START Information supplied

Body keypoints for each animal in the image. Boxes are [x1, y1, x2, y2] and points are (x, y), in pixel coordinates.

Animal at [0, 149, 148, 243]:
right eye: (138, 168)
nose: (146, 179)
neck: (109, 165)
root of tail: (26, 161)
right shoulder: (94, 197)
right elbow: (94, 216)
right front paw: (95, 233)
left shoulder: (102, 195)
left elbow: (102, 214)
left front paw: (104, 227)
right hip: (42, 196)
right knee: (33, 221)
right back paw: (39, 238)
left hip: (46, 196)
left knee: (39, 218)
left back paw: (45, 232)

END Information supplied

* _Description of the task_: None of the lines before the one containing "left shoulder: (102, 195)" belong in the answer; reproduce that line and all later lines of the records exactly.

* _Answer_:
left shoulder: (102, 195)
left elbow: (102, 214)
left front paw: (104, 227)
right hip: (42, 196)
right knee: (33, 221)
right back paw: (39, 238)
left hip: (46, 196)
left knee: (39, 218)
left back paw: (45, 232)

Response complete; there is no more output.